As for the first assertion, in a way it’s true: there never was a serials crisis, there were—and are— many serials (primarily journals) crises affecting different segments of academia in different ways.
The next comment, by Pierre de Villiers, makes another interesting point (although I partly disagree with the first sentence, which offers too narrow a case for OA):
The main case for open access is free access to public-funded research. The big deal does not solve that, and actually worsen the situation by consuming library budgets in favour of those big deal- publishers, excluding journals from smaller publishers. I also doubt the statement that the far- above-inflation in serial subscriptions came to an end. Is this supported by evidence?

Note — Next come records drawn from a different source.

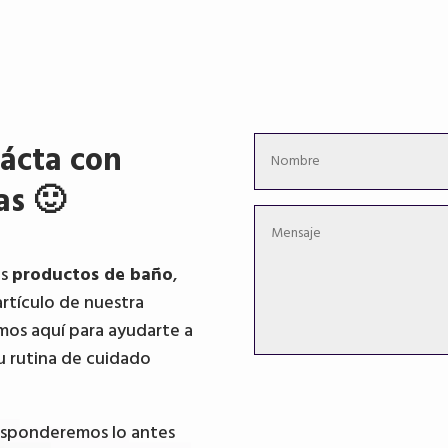
ácta con
as 🙂
os
productos de baño
,
artículo de nuestra
mos aquí para ayudarte a
u rutina de cuidado
responderemos lo antes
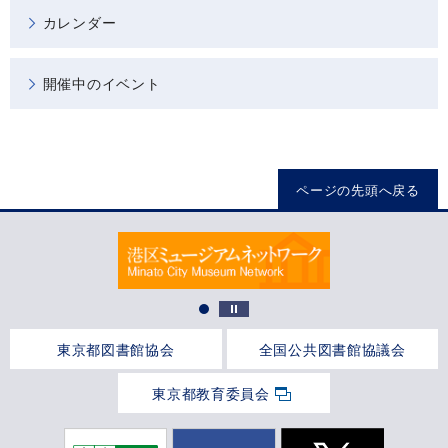
カレンダー
開催中のイベント
ページの先頭へ戻る
東京都図書館協会
全国公共図書館協議会
東京都教育委員会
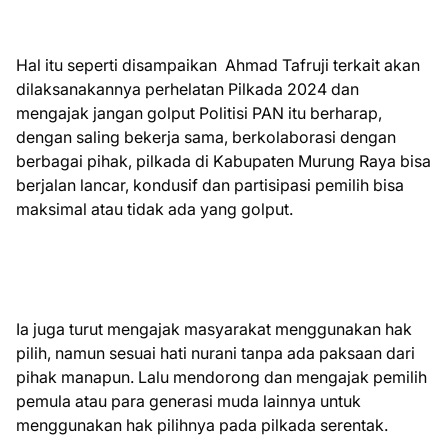
Hal itu seperti disampaikan Ahmad Tafruji terkait akan
dilaksanakannya perhelatan Pilkada 2024 dan
mengajak jangan golput Politisi PAN itu berharap,
dengan saling bekerja sama, berkolaborasi dengan
berbagai pihak, pilkada di Kabupaten Murung Raya bisa
berjalan lancar, kondusif dan partisipasi pemilih bisa
maksimal atau tidak ada yang golput.
Ia juga turut mengajak masyarakat menggunakan hak
pilih, namun sesuai hati nurani tanpa ada paksaan dari
pihak manapun. Lalu mendorong dan mengajak pemilih
pemula atau para generasi muda lainnya untuk
menggunakan hak pilihnya pada pilkada serentak.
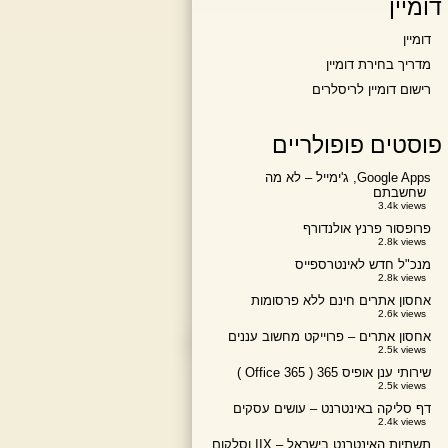
דומיין
דומיין
מדריך בחירת דומיין
רישום דומיין לריסלרים
פוסטים פופולריים
Google Apps, ג'ימייל – לא מה
שחשבתם
3.4k views
פרופסור פרנץ אולנדורף
2.8k views
מנכ"ל חדש לאינטרספייס
2.8k views
אחסון אתרים חינם ללא פרסומות
2.6k views
אחסון אתרים – פרוייקט מחשוב עננים
2.5k views
שירותי ענן אופיס 365 ( Office 365 )
2.5k views
דף סליקה באינטרנט – עושים עסקים
2.4k views
תשתיות האינטרנט בישראל – IIX וסלקום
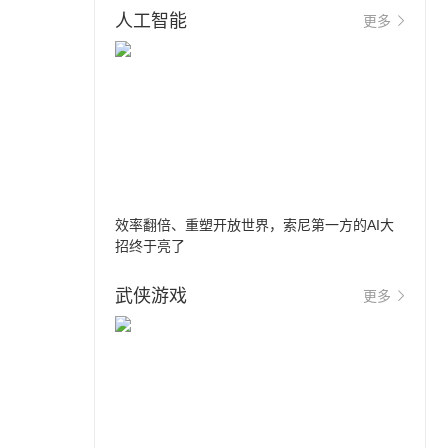
人工智能
更多
效率翻倍、重塑开放世界，索尼第一方的AI大
招终于亮了
武侠游戏
更多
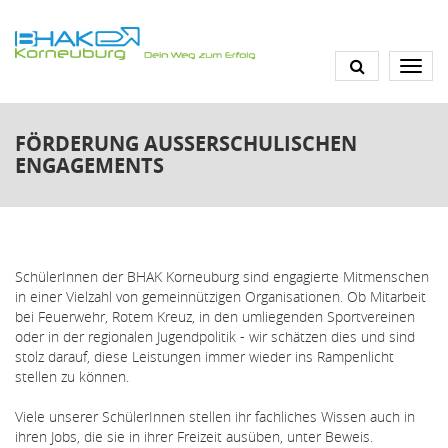
Direkt
zum
Inhalt
FÖRDERUNG AUSSERSCHULISCHEN E
NGAGEMENTS
SchülerInnen der BHAK Korneuburg sind engagierte Mitmenschen
in einer Vielzahl von gemeinnützigen Organisationen. Ob Mitarbeit
bei Feuerwehr, Rotem Kreuz, in den umliegenden Sportvereinen
oder in der regionalen Jugendpolitik - wir schätzen dies und sind
stolz darauf, diese Leistungen immer wieder ins Rampenlicht
stellen zu können.
Viele unserer SchülerInnen stellen ihr fachliches Wissen auch in
ihren Jobs, die sie in ihrer Freizeit ausüben, unter Beweis.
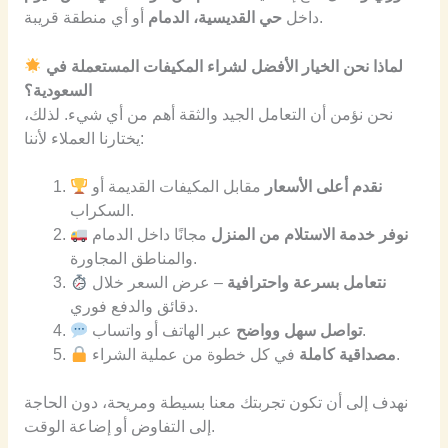
أو أي منطقة قريبة.
داخل
حي القديسية، الدمام
لماذا نحن الخيار الأفضل لشراء المكيفات المستعملة في
السعودية؟
نحن نؤمن أن التعامل الجيد والثقة أهم من أي شيء. لذلك،
يختارنا العملاء لأننا:
نقدم أعلى الأسعار
مقابل المكيفات القديمة أو
السكراب.
نوفر خدمة الاستلام من المنزل
مجانًا داخل الدمام
والمناطق المجاورة.
نتعامل بسرعة واحترافية
– عرض السعر خلال
دقائق والدفع فوري.
عبر الهاتف أو واتساب.
تواصل سهل وواضح
في كل خطوة من عملية الشراء.
مصداقية كاملة
نهدف إلى أن تكون تجربتك معنا بسيطة ومريحة، دون الحاجة
إلى التفاوض أو إضاعة الوقت.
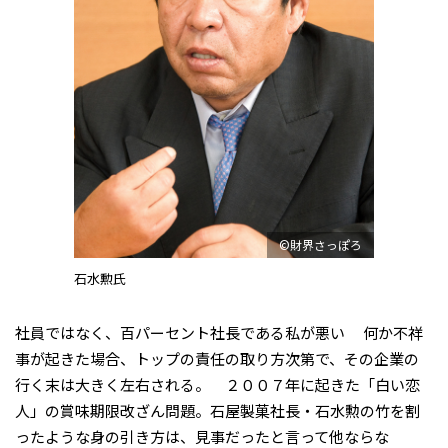
©財界さっぽろ
石水勲氏
社員ではなく、百パーセント社長である私が悪い 何か不祥
事が起きた場合、トップの責任の取り方次第で、その企業の
行く末は大きく左右される。 ２００７年に起きた「白い恋
人」の賞味期限改ざん問題。石屋製菓社長・石水勲の竹を割
ったような身の引き方は、見事だったと言って他ならな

Beall “responds” to the question with a non-answer: “Please see quotation number 4, which shows that libraries pay a lot less per journal title than they did in the past.” Actually, the quotation doesn’t say that at all. It says the median ARL library, not in any way typical of all academic libraries, gets four times as many serials (most of them, presumably, not refereed scholarly journals) as it did a decade earlier. It says nothing about how much that library paid. Across extensive doctoral institutions, a somewhat larger group of libraries, the median library also spent 51% more on serials in 2010 than in 2000 after adjusting for inflation, which pretty much answers Villiers’ question. (For all academic libraries taken as a group and not adjusting for inflation, 2010 serials spending was considerably more than twice the level of 2000 spending—and close to 65% higher after inflation. If you want to see a truly gulp-inducing graph, consider ARL’s “Expenditure Trends in ARL Libraries, 1986-2011” with its 402% increase in serials expenditures.)
Dr. Gunn offers a quick snark questioning the assertion that academics are doing just fine—and Andrew Miller basically says that’s true, quoting yet another publisher-association report…and admitting that he’s an Elsevier publisher, perhaps not a wholly disinterested party.

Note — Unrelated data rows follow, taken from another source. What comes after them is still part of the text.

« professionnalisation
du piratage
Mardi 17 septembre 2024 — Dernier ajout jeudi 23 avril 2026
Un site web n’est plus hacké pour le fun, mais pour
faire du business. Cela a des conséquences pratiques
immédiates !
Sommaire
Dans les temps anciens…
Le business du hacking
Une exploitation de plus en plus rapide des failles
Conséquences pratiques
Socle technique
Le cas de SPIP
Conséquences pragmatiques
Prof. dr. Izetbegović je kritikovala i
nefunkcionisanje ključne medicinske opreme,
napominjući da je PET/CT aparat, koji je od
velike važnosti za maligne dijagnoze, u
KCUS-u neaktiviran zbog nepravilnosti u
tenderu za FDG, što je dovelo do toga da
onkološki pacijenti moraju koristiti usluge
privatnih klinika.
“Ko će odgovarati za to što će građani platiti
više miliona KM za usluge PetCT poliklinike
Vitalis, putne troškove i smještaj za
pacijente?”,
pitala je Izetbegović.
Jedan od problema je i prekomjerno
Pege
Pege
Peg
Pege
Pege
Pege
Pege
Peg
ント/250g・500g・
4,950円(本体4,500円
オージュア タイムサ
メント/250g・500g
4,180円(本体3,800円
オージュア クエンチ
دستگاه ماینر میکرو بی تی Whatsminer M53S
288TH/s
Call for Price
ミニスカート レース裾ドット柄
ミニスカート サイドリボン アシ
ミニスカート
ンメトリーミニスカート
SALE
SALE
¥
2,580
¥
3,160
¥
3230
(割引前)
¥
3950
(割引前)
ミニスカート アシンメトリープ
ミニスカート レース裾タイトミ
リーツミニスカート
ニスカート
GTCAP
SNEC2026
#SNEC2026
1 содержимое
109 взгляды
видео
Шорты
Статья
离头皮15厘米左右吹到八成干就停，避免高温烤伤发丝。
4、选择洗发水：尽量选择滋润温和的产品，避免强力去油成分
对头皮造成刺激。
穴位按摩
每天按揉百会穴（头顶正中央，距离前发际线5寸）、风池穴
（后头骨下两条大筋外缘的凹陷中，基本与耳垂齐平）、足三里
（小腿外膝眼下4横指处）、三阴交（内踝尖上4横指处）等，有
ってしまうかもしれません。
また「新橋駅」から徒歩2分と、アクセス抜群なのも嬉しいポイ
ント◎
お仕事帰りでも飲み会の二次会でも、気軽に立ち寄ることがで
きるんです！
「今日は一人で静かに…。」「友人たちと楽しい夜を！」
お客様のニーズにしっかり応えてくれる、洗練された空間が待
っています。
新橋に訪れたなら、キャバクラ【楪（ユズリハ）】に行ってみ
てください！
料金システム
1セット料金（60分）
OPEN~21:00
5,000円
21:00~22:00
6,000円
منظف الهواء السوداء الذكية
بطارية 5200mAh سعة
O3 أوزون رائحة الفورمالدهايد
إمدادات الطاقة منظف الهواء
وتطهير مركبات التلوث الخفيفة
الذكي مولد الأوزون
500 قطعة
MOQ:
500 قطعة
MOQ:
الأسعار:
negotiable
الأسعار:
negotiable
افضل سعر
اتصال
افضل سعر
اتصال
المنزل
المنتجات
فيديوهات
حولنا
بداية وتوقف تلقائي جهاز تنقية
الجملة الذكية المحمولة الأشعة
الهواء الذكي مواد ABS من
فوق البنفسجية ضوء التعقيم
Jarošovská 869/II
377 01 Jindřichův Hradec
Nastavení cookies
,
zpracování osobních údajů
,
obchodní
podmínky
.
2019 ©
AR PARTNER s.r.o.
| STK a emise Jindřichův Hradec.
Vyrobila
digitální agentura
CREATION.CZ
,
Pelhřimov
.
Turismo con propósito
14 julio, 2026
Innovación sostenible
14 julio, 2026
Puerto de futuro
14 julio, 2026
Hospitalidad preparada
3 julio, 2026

Mike Taylor takes the light approach:
Jeffrey, was this post a satire? If so, of what? Sorry if I am being dense, I just don’t get it.
To which Beall responds by basically repeating his absurd assertion. Karen Coyle chose to point to by book The Big Deal and the Damage Done, which came about partly because of other claims that the Big Deal had solved the serials crisis, and says my analysis suggests Beall is wrong. His response?

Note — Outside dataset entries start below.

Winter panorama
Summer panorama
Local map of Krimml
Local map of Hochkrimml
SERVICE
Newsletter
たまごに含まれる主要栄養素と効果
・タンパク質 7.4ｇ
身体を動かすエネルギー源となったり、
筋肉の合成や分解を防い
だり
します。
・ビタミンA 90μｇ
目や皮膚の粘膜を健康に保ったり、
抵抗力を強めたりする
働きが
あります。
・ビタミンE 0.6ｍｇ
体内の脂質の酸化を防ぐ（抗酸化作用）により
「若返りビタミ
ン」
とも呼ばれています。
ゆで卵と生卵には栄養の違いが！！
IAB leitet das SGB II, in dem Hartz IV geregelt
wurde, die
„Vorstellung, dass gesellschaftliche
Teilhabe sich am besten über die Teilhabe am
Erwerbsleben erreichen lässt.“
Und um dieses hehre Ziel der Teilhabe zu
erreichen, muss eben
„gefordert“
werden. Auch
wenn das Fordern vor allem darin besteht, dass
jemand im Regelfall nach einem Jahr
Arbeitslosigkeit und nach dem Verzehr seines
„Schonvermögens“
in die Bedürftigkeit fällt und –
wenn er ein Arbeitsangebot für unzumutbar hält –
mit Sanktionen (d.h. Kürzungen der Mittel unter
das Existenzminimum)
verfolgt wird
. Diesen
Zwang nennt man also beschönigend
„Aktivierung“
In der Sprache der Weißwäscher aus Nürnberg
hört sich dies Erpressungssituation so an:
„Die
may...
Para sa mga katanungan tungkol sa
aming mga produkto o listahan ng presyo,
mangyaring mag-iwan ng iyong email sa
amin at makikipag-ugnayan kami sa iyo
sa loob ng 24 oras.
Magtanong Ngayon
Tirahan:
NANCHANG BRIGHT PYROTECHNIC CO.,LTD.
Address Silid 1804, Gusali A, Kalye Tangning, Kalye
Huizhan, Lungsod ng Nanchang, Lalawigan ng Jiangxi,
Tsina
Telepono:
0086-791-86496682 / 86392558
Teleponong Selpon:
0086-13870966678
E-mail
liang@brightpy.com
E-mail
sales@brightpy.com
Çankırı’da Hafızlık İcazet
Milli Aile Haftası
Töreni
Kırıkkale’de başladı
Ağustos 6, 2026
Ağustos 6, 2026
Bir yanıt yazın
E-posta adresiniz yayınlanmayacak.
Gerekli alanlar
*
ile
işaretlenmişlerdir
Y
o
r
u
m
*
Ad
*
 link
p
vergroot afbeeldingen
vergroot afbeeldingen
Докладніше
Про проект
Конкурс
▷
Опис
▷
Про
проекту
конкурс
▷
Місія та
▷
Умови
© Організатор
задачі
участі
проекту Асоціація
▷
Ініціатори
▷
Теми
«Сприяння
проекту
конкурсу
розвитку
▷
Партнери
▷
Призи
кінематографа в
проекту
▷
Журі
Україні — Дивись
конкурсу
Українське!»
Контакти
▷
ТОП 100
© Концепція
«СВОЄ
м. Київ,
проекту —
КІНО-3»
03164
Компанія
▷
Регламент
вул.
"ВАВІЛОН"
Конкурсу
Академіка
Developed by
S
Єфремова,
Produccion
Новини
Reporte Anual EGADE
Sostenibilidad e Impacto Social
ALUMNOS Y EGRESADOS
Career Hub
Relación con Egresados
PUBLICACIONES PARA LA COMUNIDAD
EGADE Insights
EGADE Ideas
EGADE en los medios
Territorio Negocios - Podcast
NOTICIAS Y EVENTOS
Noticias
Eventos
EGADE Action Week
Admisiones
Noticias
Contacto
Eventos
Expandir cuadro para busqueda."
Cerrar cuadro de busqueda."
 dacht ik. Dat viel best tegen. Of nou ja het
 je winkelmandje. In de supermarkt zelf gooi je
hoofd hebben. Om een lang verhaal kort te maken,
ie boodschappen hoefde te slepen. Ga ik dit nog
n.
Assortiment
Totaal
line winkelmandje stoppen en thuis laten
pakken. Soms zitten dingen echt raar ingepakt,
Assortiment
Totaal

I think you’ve got it backwards. He should have read the sources I site first.
To which I felt a need to respond:
I had in fact read most of the sources you cite. The suggestion that quotable sources, mostly publishing-related, count for more than the actual facts is an amusing one, but I think I’ll go with the real world for now. (Also, as has been said before, the serials crisis is neither the only nor the primary reason for OA.)
In fairness – and because it’s a nice tough – I should quote Vinz Clortho’s response to my comment:
Jeffrey’s sources are better. He said so.
Which is, in essence, what Beall’s trainwreck of a post boils down to: Beall’s right because Beall’s says so. And has mostly Beall and publishing industry assertations to back him up. Well, and eight New Zealand universities.